Is There a Parameter a Such That f(x) Equals ax for All x?

[transgalactic]

f(x) is a continues function on (-infinity,+infinity) for which
f(x+y)=f(x)+f(y)

prove that there is parameter a for which f(x)=ax for every real x

i was given a hint to solve it for x in Q

there is no much thing i can do here for which i can use theorems

the only thing i am given that its continues

lim f(x)=f(x)

??

 

[HallsofIvy]

1. Prove by induction that f(nx)= nf(x) for any positive integer n and any real number x.

2. From that, taking x= 0, show that f(0)= 0.
From here on, n will represent any integer and x any real number.

3. Prove, by looking at f((n+(-n))x), that f(-nx)= -f(nx).
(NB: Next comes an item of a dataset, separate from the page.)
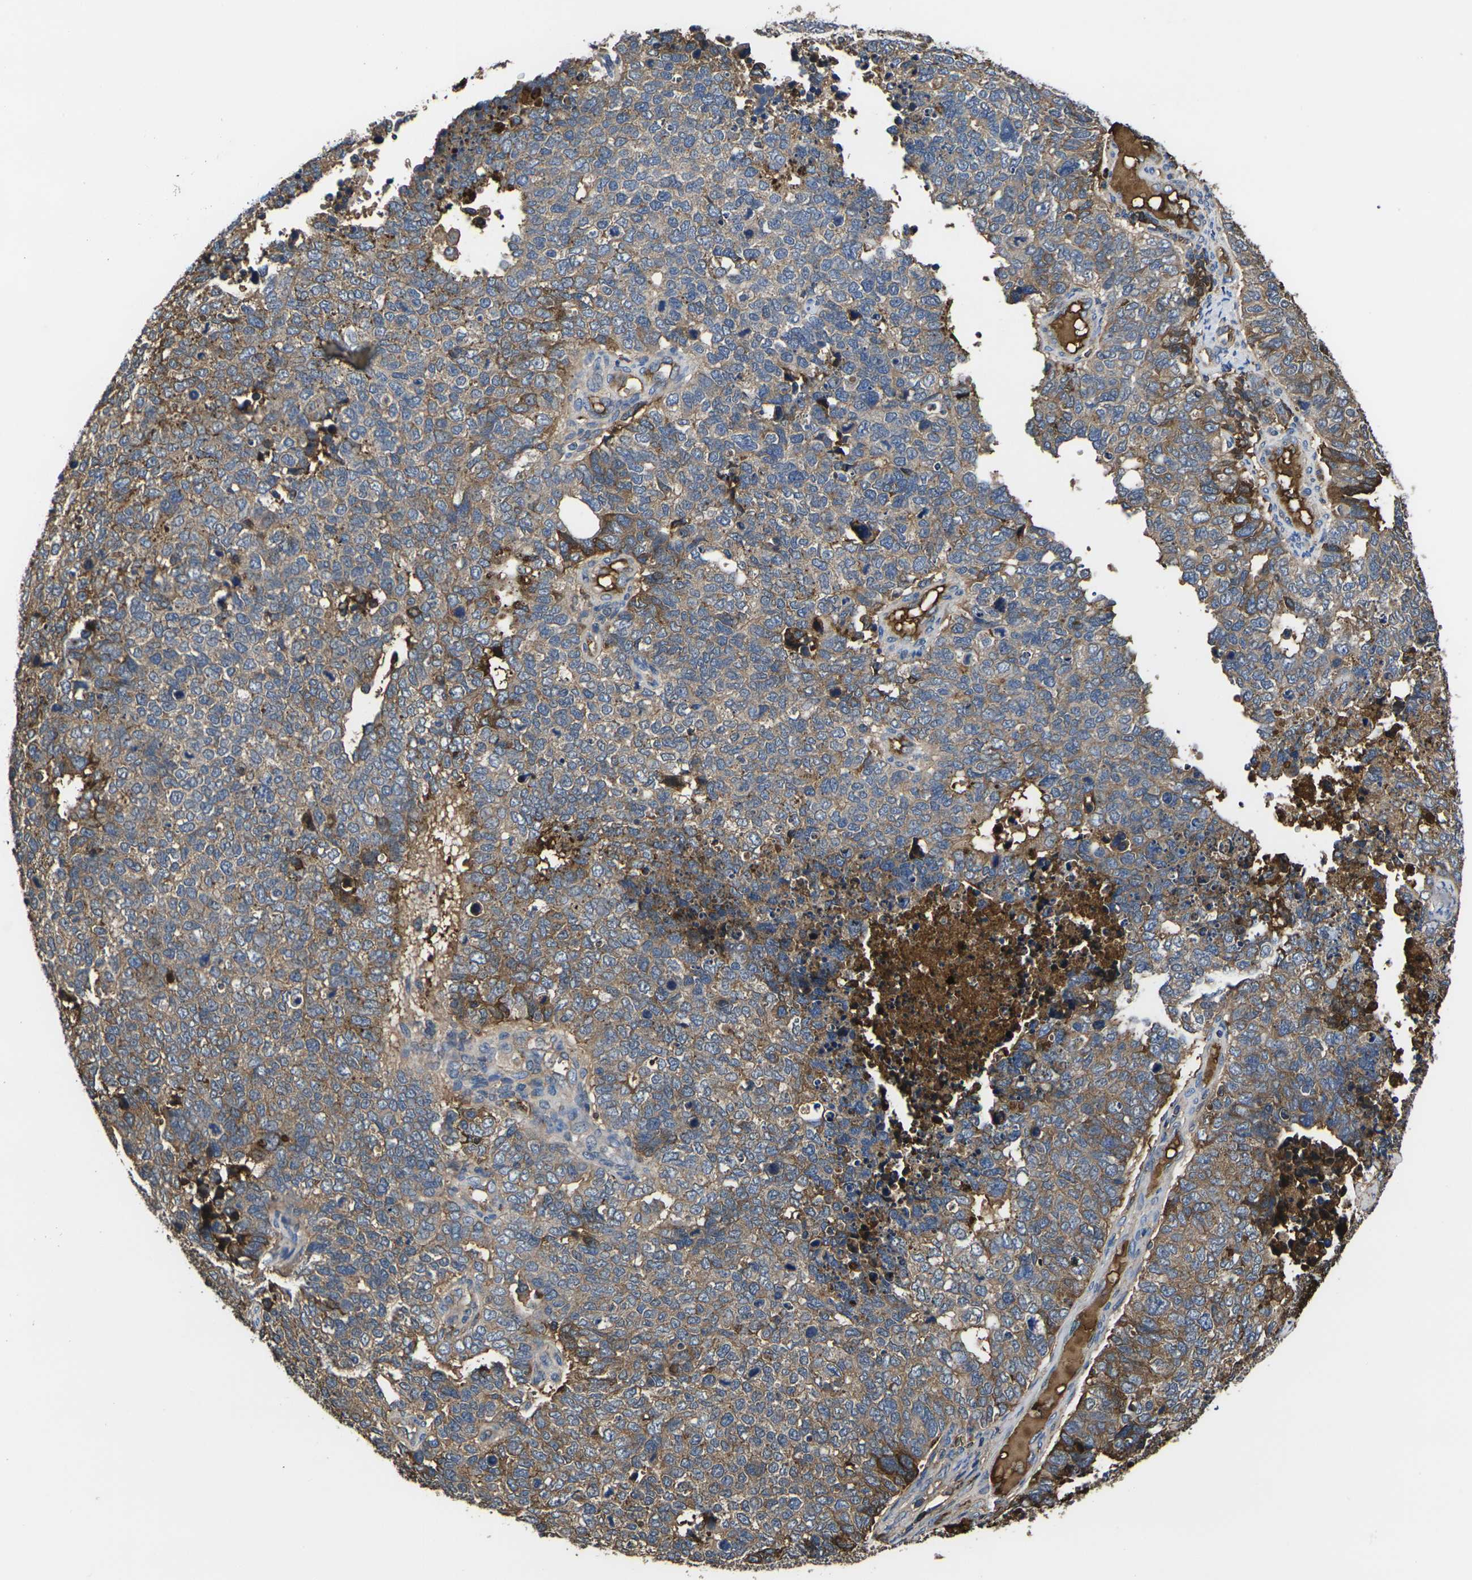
{"staining": {"intensity": "moderate", "quantity": ">75%", "location": "cytoplasmic/membranous"}, "tissue": "cervical cancer", "cell_type": "Tumor cells", "image_type": "cancer", "snomed": [{"axis": "morphology", "description": "Squamous cell carcinoma, NOS"}, {"axis": "topography", "description": "Cervix"}], "caption": "Protein analysis of squamous cell carcinoma (cervical) tissue exhibits moderate cytoplasmic/membranous positivity in approximately >75% of tumor cells. (IHC, brightfield microscopy, high magnification).", "gene": "HSPG2", "patient": {"sex": "female", "age": 63}}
3. Prove, by looking at f(n(x/n)), that f(x/n)= f(x)/n.

4. Prove that, for any rational number, r, f(r)= rf(1).

5. Use the continuity of f to show that f(x)= xf(1) for any real number, x.

 

[transgalactic]

regarding 1:
f(kx)=kf(x) given
prove f(kx + x)=(k+1)f(x)

i don't know how to use the given
??

 

[Mark44]

f(kx + x) = f(kx) + f(x) = kf(x) + f(x) = (k + 1)f(x)
The first step of the chain of equality above comes from the assumption in the original problem.